The evidence produced at the second trial is for the most part the same as that adduced at the first. However, it is different in some material respects as will be pointed out later in this opinion.
At the second trial the court, at plaintiff’s request, instructed the jury on the doctrine of res ipsa loquitur as follows:
“From the happening of the accident involved in this case, an inference arises that a proximate cause of the occurrence was some negligent conduct on the part of the defendant, Forrest Roy Stillwell. That inference is a form of evidence and unless there is contrary evidence sufficient to meet or balance it, the jury should find in accordance with the inference.

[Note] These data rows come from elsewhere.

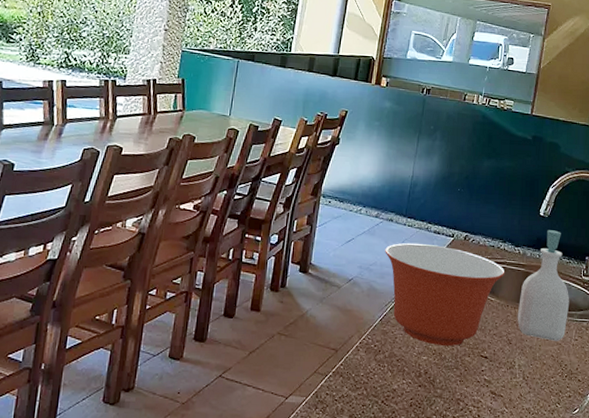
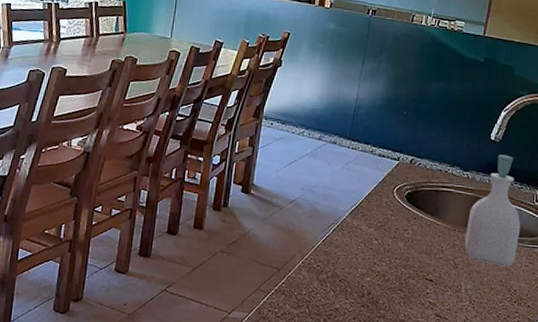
mixing bowl: present [385,242,505,347] -> none [328,165,453,269]

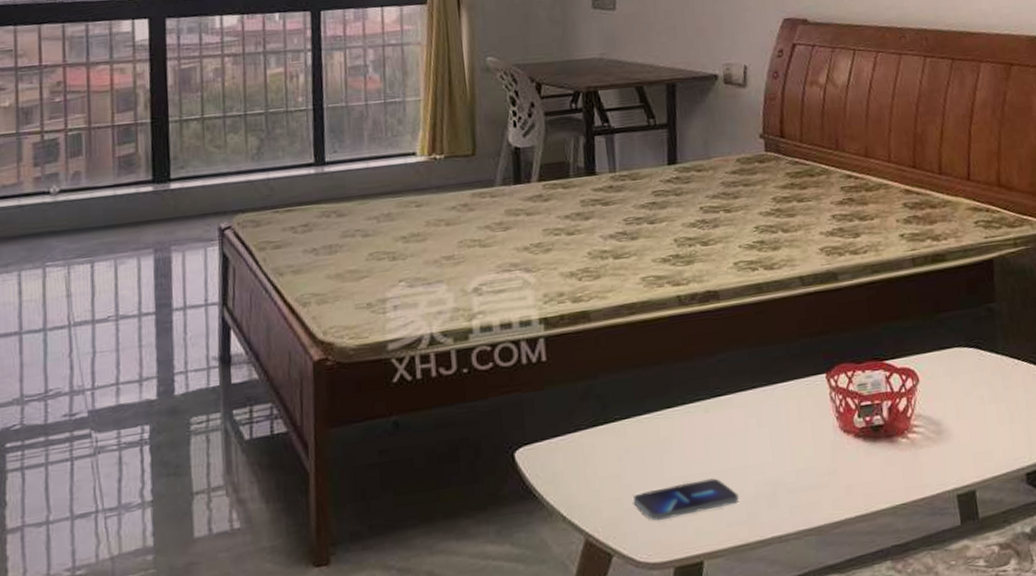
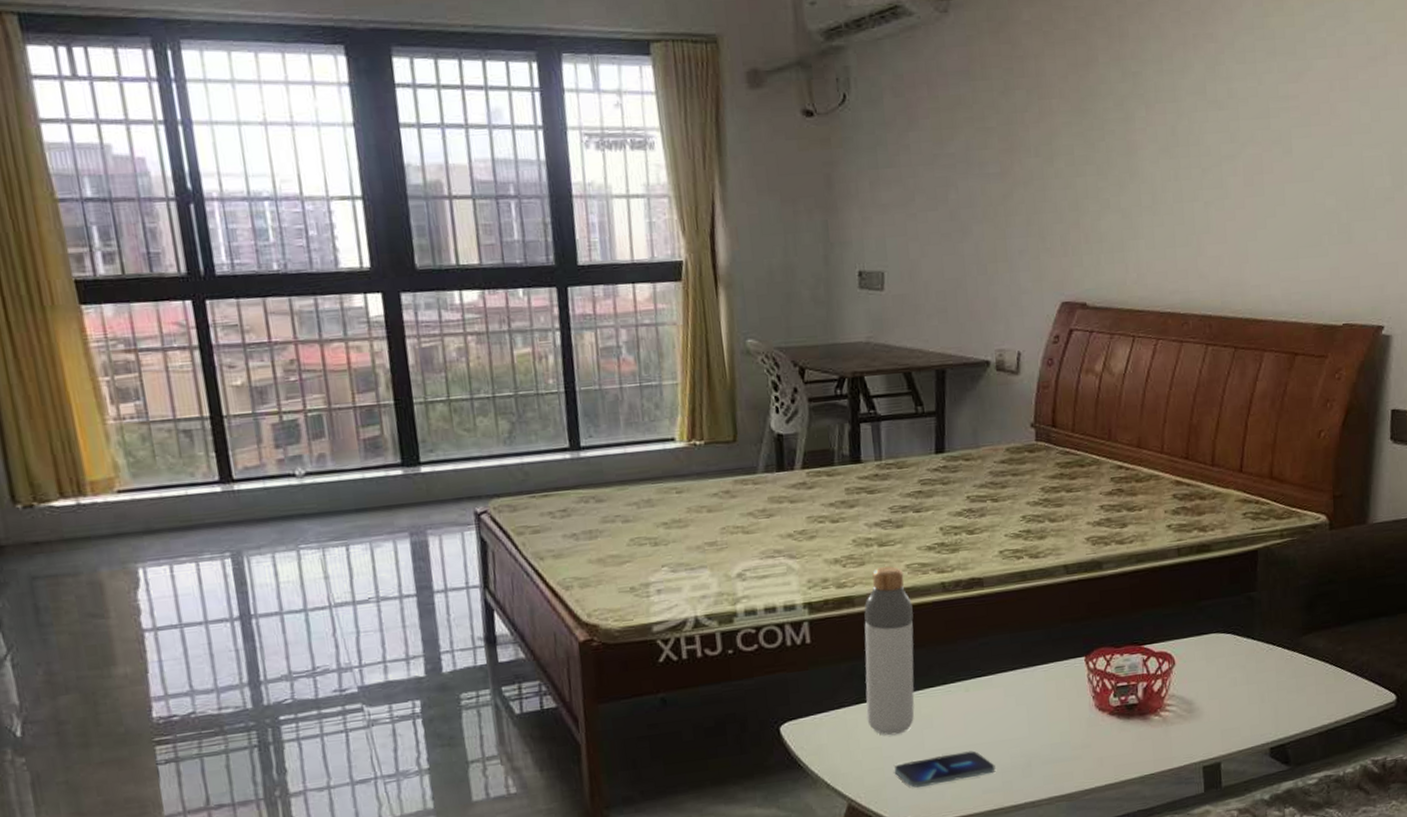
bottle: none [600,279,653,462] -> present [864,566,915,736]

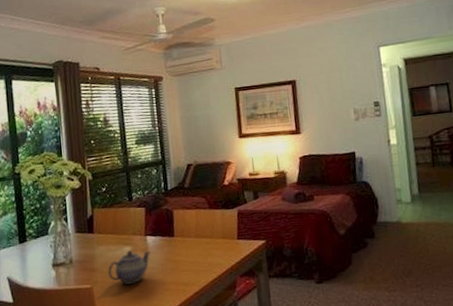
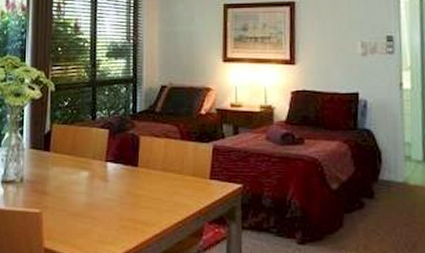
teapot: present [108,251,150,284] -> none [61,176,109,214]

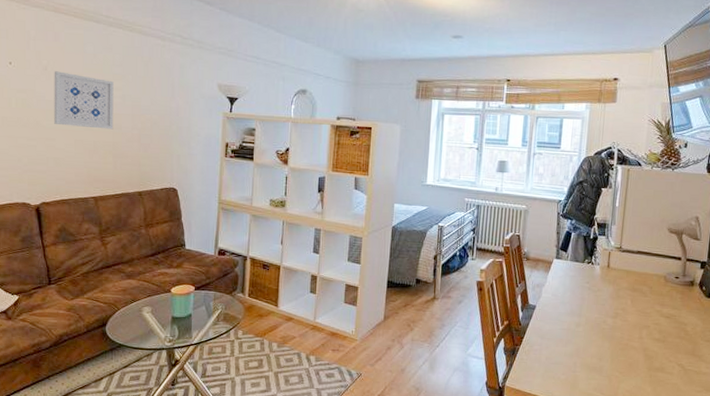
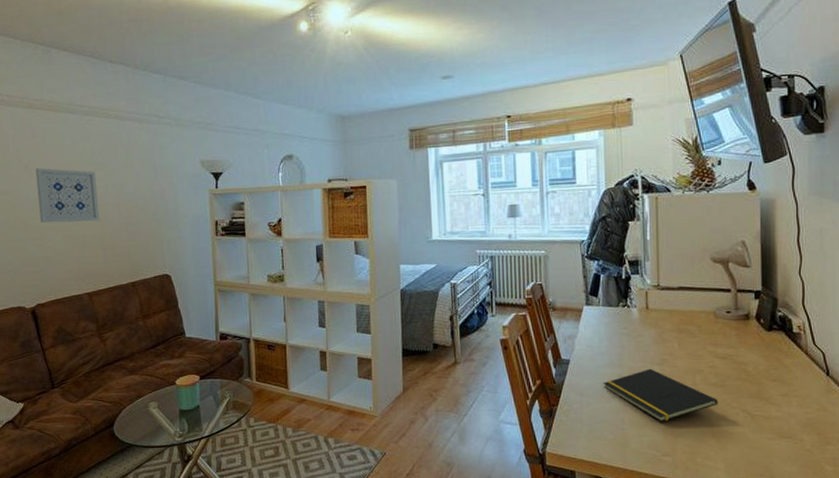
notepad: none [562,320,659,368] -> present [602,368,718,422]

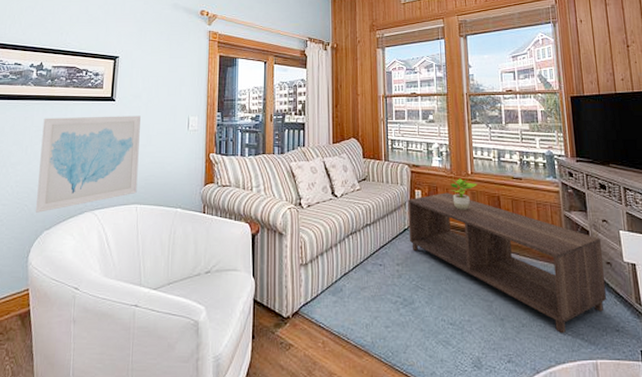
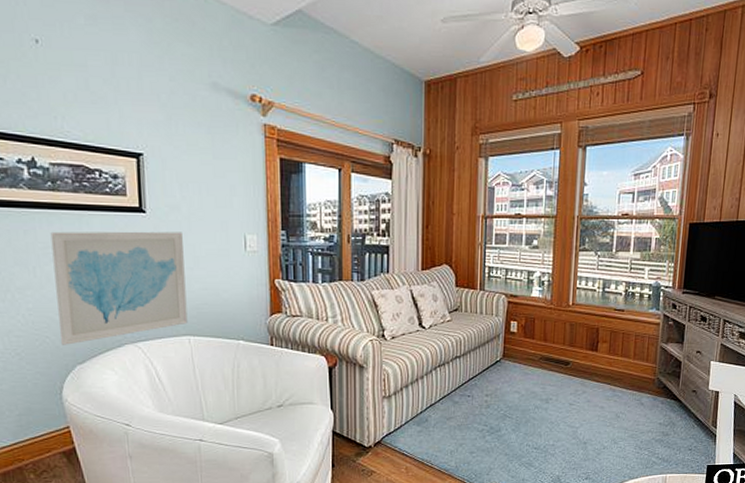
coffee table: present [407,192,606,334] -> none [500,324,691,454]
potted plant: present [449,178,477,210] -> none [548,310,578,342]

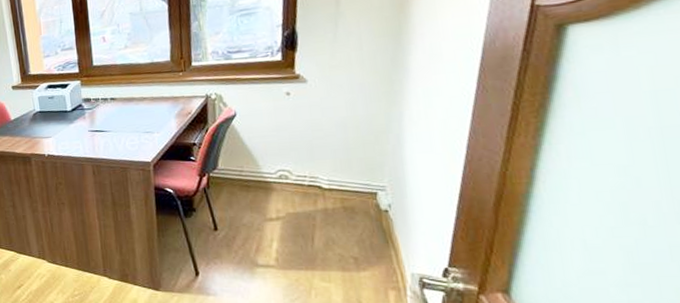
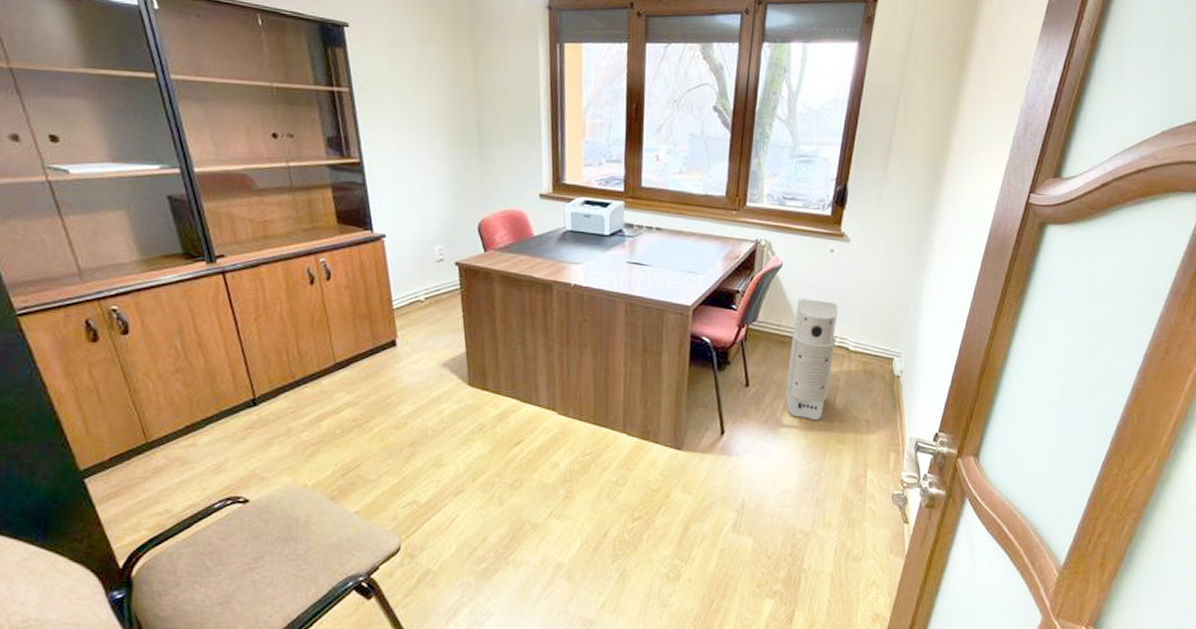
air purifier: none [256,143,306,260] -> present [785,299,838,421]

“When there is any evidence to the contrary, you must weigh all of the evidence bearing upon the issue of defendant’s negligence. If the evidence tending to prove that the accident was caused by a failure of the defendant to exercise the care required of him has greater weight than the evidence
[532]
to the contrary, you will find in favor of the plaintiff on that issue.
“In order to meet or balance the inference of negligence, the defendant must present evidence to show either (1) a satisfactory explanation of the accident, that is a definite cause for the accident, in which there is not negligence on the part of the defendant, Forrest Boy Stillwell, or (2) such care on the part of that defendant that leads to the conclusion that the accident did not happen because of want of care by him, but was due to some other cause, although the exact cause may be unknown. If such evidence has at least as much convincing force as the inference and other evidence, if any, supporting the inference, then you will find against the plaintiff on that issue.”